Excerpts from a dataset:
☆ ☆ ☆ ☆ ☆ ☆ ☆
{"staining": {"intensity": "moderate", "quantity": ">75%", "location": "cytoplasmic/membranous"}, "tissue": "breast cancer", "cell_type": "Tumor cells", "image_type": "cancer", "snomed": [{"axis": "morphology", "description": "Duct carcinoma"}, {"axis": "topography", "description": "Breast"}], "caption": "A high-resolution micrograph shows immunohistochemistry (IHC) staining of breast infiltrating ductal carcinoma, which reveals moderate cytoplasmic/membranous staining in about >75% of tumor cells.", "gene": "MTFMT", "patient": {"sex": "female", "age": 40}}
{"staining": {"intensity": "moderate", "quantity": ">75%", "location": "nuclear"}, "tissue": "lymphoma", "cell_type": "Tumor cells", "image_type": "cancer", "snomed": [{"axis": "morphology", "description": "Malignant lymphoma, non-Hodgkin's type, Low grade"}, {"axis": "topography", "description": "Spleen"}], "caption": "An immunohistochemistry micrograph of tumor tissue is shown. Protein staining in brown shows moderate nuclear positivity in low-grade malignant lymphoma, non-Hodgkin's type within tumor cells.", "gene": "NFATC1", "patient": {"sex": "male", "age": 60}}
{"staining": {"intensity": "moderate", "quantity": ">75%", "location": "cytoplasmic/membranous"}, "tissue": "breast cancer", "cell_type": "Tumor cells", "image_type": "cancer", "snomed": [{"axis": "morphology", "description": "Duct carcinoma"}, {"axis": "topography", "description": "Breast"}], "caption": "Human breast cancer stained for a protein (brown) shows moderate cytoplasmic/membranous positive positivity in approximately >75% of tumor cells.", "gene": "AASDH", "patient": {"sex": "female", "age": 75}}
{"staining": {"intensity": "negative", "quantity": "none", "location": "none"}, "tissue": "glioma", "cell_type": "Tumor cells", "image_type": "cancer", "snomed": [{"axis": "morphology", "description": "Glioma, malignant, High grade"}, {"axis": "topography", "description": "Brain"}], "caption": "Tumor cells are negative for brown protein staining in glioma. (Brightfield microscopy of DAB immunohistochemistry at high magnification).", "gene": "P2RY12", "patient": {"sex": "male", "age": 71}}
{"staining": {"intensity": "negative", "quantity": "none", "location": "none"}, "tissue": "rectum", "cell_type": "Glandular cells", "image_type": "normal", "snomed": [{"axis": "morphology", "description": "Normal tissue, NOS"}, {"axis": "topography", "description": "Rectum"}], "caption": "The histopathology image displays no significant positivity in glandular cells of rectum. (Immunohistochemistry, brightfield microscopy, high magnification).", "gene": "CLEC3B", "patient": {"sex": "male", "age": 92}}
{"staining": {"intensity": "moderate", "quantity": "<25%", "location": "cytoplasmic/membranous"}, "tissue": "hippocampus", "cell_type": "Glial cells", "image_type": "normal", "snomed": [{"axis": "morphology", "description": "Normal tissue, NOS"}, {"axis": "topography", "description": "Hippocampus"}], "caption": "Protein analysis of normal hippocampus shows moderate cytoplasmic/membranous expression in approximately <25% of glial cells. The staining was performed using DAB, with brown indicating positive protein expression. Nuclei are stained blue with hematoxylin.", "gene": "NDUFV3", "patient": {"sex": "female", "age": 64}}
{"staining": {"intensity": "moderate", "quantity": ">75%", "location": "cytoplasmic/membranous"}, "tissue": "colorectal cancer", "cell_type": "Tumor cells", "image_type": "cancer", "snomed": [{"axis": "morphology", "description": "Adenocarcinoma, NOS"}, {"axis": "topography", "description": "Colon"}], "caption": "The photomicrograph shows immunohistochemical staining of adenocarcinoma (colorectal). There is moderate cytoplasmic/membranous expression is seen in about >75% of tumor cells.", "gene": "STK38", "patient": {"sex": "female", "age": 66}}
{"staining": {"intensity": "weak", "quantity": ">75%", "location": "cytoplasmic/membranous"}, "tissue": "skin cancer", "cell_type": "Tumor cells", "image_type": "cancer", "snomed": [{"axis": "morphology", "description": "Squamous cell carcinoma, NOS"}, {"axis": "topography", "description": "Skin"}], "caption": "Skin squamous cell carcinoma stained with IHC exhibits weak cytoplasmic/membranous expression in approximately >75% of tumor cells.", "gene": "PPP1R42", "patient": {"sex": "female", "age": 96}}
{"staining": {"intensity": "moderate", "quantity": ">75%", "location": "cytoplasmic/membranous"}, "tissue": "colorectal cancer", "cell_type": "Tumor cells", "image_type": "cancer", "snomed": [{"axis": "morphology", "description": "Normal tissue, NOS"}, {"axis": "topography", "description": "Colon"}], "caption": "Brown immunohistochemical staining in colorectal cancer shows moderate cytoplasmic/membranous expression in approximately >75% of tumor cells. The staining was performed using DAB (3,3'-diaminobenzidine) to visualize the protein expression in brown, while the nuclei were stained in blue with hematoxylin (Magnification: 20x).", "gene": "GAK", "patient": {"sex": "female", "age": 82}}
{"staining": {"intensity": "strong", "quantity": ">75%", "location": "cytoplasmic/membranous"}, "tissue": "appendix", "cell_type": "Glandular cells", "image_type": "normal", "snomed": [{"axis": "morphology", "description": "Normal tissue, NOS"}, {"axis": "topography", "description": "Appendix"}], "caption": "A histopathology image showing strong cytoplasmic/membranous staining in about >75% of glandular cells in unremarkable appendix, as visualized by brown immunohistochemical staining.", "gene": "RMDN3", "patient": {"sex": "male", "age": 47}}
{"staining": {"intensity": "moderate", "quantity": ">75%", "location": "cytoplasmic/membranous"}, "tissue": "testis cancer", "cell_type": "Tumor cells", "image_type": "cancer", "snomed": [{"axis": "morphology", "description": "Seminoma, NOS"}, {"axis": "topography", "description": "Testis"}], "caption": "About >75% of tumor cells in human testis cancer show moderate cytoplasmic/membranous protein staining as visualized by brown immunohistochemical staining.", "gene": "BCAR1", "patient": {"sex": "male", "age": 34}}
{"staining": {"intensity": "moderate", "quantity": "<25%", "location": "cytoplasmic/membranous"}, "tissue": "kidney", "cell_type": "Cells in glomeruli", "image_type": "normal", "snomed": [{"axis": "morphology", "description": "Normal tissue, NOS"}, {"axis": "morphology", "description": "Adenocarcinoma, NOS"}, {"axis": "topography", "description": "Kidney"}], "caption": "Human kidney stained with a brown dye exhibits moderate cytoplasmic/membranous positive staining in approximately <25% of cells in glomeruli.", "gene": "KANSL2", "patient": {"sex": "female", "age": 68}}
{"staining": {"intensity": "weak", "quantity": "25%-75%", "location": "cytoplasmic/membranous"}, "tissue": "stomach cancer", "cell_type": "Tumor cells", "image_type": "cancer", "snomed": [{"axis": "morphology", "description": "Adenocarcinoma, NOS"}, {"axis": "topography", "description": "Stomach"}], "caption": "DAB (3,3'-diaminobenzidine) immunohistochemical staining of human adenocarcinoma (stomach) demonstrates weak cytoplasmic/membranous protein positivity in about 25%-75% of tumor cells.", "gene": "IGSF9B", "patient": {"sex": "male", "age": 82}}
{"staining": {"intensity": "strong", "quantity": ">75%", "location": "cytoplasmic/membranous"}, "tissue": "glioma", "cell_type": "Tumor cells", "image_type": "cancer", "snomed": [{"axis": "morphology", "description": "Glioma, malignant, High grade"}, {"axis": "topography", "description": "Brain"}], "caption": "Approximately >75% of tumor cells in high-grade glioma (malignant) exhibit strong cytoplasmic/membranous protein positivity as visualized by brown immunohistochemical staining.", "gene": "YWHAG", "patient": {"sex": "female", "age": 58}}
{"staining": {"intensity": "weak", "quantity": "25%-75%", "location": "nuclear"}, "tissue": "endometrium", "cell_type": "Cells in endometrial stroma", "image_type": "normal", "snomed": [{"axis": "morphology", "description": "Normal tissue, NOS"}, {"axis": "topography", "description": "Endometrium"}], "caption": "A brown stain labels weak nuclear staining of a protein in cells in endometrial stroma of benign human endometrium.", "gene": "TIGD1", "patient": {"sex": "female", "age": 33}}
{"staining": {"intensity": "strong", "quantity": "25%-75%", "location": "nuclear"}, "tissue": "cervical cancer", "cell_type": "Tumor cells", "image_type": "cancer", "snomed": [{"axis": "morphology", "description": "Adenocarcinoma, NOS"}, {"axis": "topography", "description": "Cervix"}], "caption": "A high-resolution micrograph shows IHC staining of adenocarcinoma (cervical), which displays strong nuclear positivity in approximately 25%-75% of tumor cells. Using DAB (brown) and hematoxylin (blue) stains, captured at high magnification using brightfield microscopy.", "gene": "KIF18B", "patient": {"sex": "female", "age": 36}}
☆ ☆ ☆ ☆ ☆ ☆ ☆
=== What you need to do ===
Would you print exactly, and only, the lines of the data above from the line with "photomicrograph shows immunohistochemical" through the line with "cell carcinoma stained", inclusive?

=== Result below ===
{"staining": {"intensity": "moderate", "quantity": ">75%", "location": "cytoplasmic/membranous"}, "tissue": "colorectal cancer", "cell_type": "Tumor cells", "image_type": "cancer", "snomed": [{"axis": "morphology", "description": "Adenocarcinoma, NOS"}, {"axis": "topography", "description": "Colon"}], "caption": "The photomicrograph shows immunohistochemical staining of adenocarcinoma (colorectal). There is moderate cytoplasmic/membranous expression is seen in about >75% of tumor cells.", "gene": "STK38", "patient": {"sex": "female", "age": 66}}
{"staining": {"intensity": "weak", "quantity": ">75%", "location": "cytoplasmic/membranous"}, "tissue": "skin cancer", "cell_type": "Tumor cells", "image_type": "cancer", "snomed": [{"axis": "morphology", "description": "Squamous cell carcinoma, NOS"}, {"axis": "topography", "description": "Skin"}], "caption": "Skin squamous cell carcinoma stained with IHC exhibits weak cytoplasmic/membranous expression in approximately >75% of tumor cells.", "gene": "PPP1R42", "patient": {"sex": "female", "age": 96}}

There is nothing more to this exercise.